Governor Requests Tuition Freeze
Gov. Jennifer Granholm is asking Michigan universities and community colleges to freeze tuition for the next academic year. It is one of five “urgent measures to protect families during this economic crisis” outlined in her State of the State address Tuesday night.
“We aren’t in a position to respond to her request at this time because we are awaiting details of the governor’s executive budget,” said Gavin Leach (Finance and Administration). “As a university, we rely on two primary sources of revenue: state support and tuition and fees. A decrease in one places significant pressure on other side of the equation. Until we have a better idea of the proposed direction for higher education funding for next year, it would be premature to make any decisions about tuition.”
The executive budget is tentatively scheduled to be presented to the Michigan Legislature on Thursday, Feb. 12. Preliminary indications, such as January’s state revenue forecast, have not been encouraging. It is predicted Michigan will face a combined shortfall this year and next of more than $2 billion. The prospect of resulting cuts in legislative support, combined with a host of unknown variables, has led NMU administrators to adopt a “worst-case scenario” planning strategy. Their goal is to reduce the university’s general fund budget by $10 million.
NMU President Les Wong charged the President's Council to work with all units on campus to develop budgets with reductions at the 6 and 10 percent levels.
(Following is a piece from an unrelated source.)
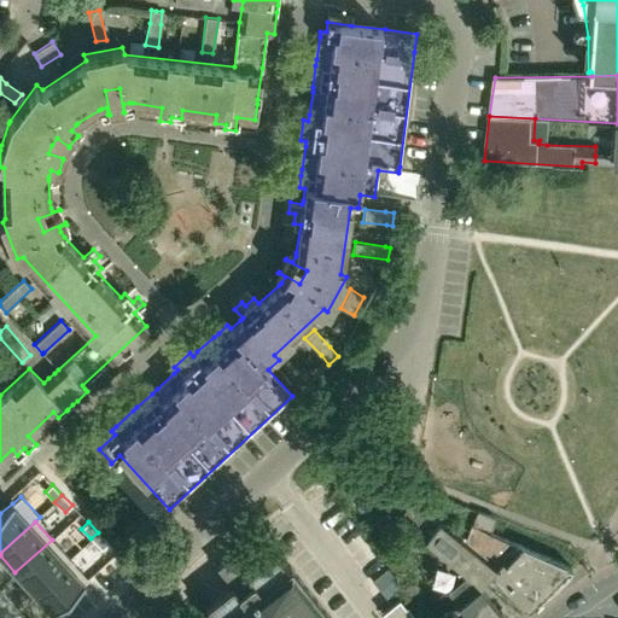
[(472,525),(465,542),(439,523),(425,540),(443,555),(478,584),(491,572),(528,610),(571,567),(522,544),(489,531),(472,525)]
They have also been asked to identify potential one-time dollars that could be made available quickly in the event of an executive order this fiscal year.
“There are three questions I’d like each of you to consider,” wrote NMU President Les Wong in an e-mail to employees. “Are we willing as a community to protect jobs as one of our top priorities? Are there ideas that address restructuring the university that would lead to better operational efficiencies, cost savings or cost containment? What’s one suggestion you can bring to your department for cost savings or efficiencies in your area that don’t impact full-time or part-time jobs?
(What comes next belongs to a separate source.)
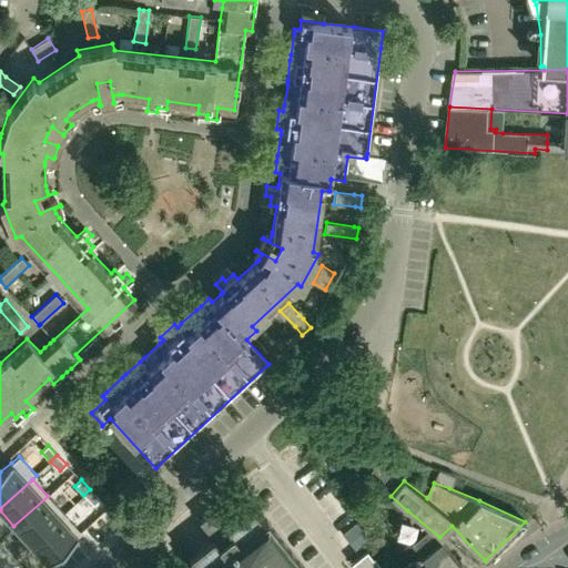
[(90,489),(83,495),(93,505),(100,498),(90,489)]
“I’ve expressed my concerns to the President’s Council that we should look at every option before we look at cutting positions. That said, I’m not advocating that every position we have today be protected exactly in its present form and function.”
Wong said one option that won’t be considered is covering the target through tuition alone, which would require an increase of more than 25 percent. The preliminary budget proposals are due Feb. 18. A university forum on the reduction plan is scheduled for 3 p.m. Thursday, March 12, in Reynolds Recital Hall.